» Excerpt
# # # # # # #

When trying to craft an effective psychological thriller, there needs to be a level of complexity to later unravel. In this case, we explore the mental and emotional toll that especially gruesome cases take on the psyche of all law enforcement officers. Nothing new, except for reinforcing the idea that people in positions like this should have mandatory and regulated psychological examinations to ensure that they are still fit for service, which the main characters in this film clearly weren’t. This, in part, leads into why The Little Things is socially tone-deaf, and why this is not the type of film that needs to be made anymore outside of a historical setting.

We’ve arrived at the spoiler portion of this review. In this section, we’re going to explore exactly why films like this don’t need to be made anymore, and with that, we would need to venture into the two plot twists. If you don’t mind having these reveals spoiled, continue reading, otherwise skip this section until you’ve seen the film.

# # # # # # #

» Information provided
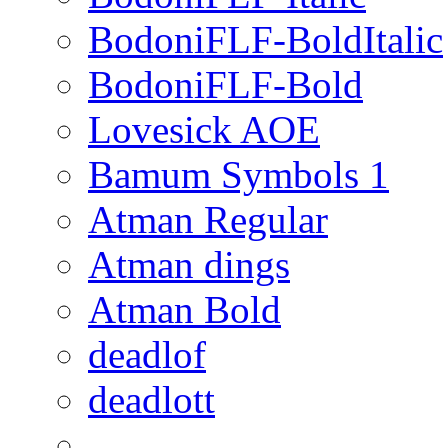
BodoniFLF-BoldItalic
BodoniFLF-Bold
Lovesick AOE
Bamum Symbols 1
Atman Regular
Atman dings
Atman Bold
deadlof
deadlott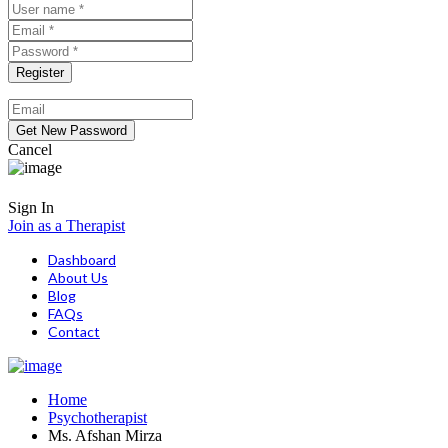
Cancel
Sign In
Join as a Therapist
Dashboard
About Us
Blog
FAQs
Contact
Home
Psychotherapist
Ms. Afshan Mirza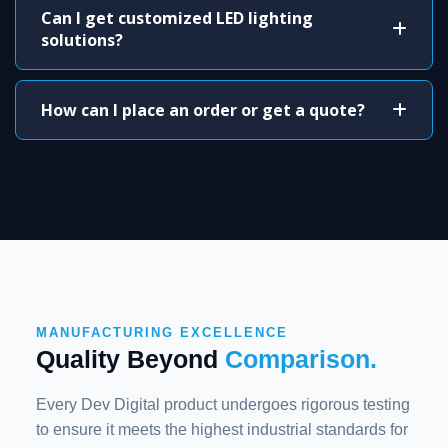
Can I get customized LED lighting
solutions?
How can I place an order or get a quote?
MANUFACTURING EXCELLENCE
Quality Beyond
Comparison.
Every Dev Digital product undergoes rigorous testing
to ensure it meets the highest industrial standards for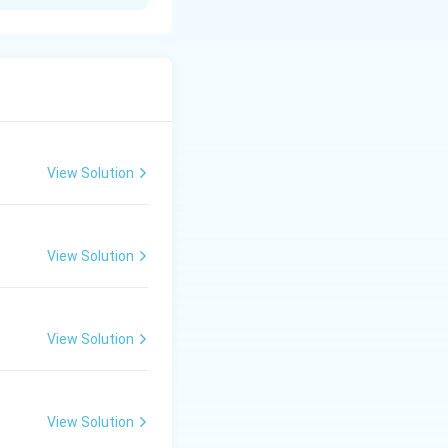
 especially
. This is correct
View Solution
y, symbolism, and
View Solution
his is also
tsmanship.
View Solution
greatest Ashokan
View Solution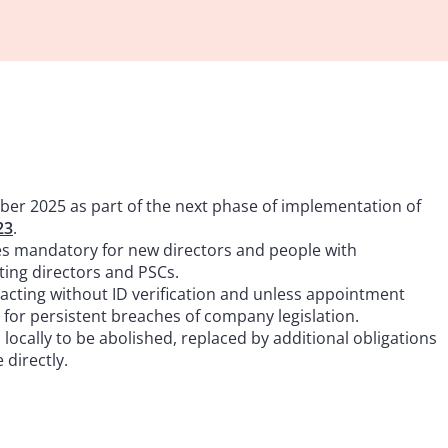
er 2025 as part of the next phase of implementation of
23
.
es mandatory for new directors and people with
sting directors and PSCs.
 acting without ID verification and unless appointment
d for persistent breaches of company legislation.
ocally to be abolished, replaced by additional obligations
directly.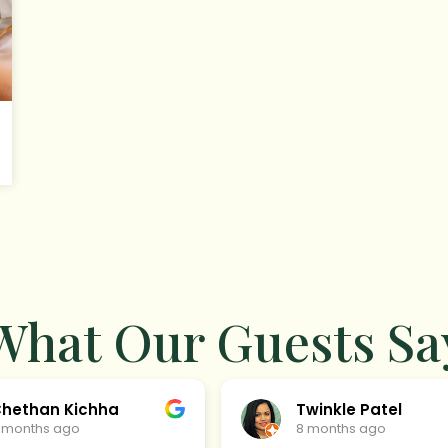
What Our Guests Sa
hethan Kichha
Twinkle Patel
 months ago
8 months ago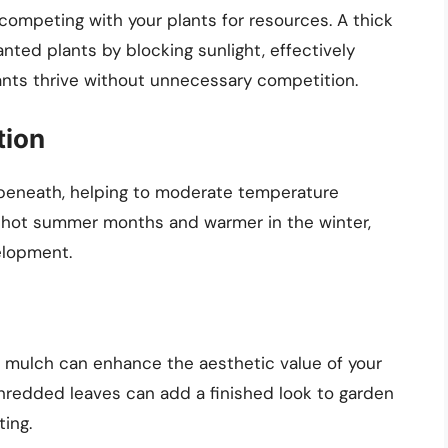
ompeting with your plants for resources. A thick
nted plants by blocking sunlight, effectively
ants thrive without unnecessary competition.
tion
l beneath, helping to moderate temperature
ing hot summer months and warmer in the winter,
elopment.
f mulch can enhance the aesthetic value of your
hredded leaves can add a finished look to garden
ing.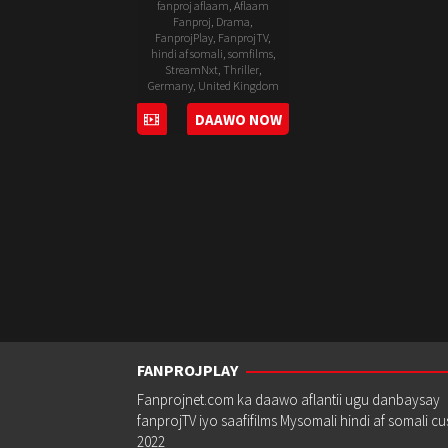
fanproj aflaam
,
Aflaam
Fanproj
,
Drama
,
FanprojPlay
,
FanprojTV
,
hindi af somali
,
somfilms
,
StreamNxt
,
Thriller
,
Germany
,
United Kingdom
12
Declan
DAAWO NOW
Aug
Lawn
2022
FANPROJPLAY
Fanprojnet.com ka daawo aflantii ugu danbaysay
fanprojTV iyo saafifilms Mysomali hindi af somali c
2022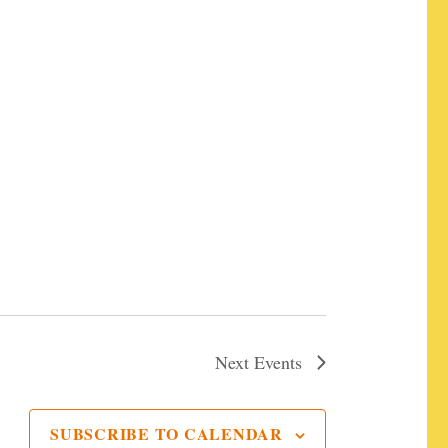
ermentation X"
Next
Events
SUBSCRIBE TO CALENDAR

# # # # # # #

» Work task 1
Answer these questions about the review of The Little Things:
(a) What toll on law enforcement officers does the film explore?
(b) What does the reviewer think people in such positions should have?
(c) How many plot twists does the spoiler section say it will go into?
» Work task 2
Can you carry the review of The Little Things on from its last sentence?
The items are separate material, unrelated to the review of The Little Things.

» Task response 1
(a) The mental and emotional toll that especially gruesome cases take on their psyche.
(b) Mandatory and regulated psychological examinations to make sure they are still fit for service.
(c) Two.

» Task response 2
With Washington’s character, we explore how the harsh realities of being on the job have taken an irreparable toll on him, and he tries to use his past mistakes to keep Malek’s character from becoming as damaged as he is. Unfortunately, this leads to a terrible cycle of abuse of power and illegal cover ups. Through flashbacks, we discover that Deke (Washington) mistakenly shot a victim while hunting down a murderer in a dark forest. Objectively, it was a horrible, but understandable mistake, and would likely have been dismissed by internal affairs as a true accident if it were actually reported like it should have been. Thanks to the code of silence we’ve witnessed among law enforcement, we know cover ups are all too real, so instead of taking responsibilities for his (Deke’s) actions, he teams up with fellow detectives and even the coroner to cover up his manslaughter and just add it to the killer’s body count. If it had ended there, my dislike for this film would have been only a fraction of what it ends up being by the end.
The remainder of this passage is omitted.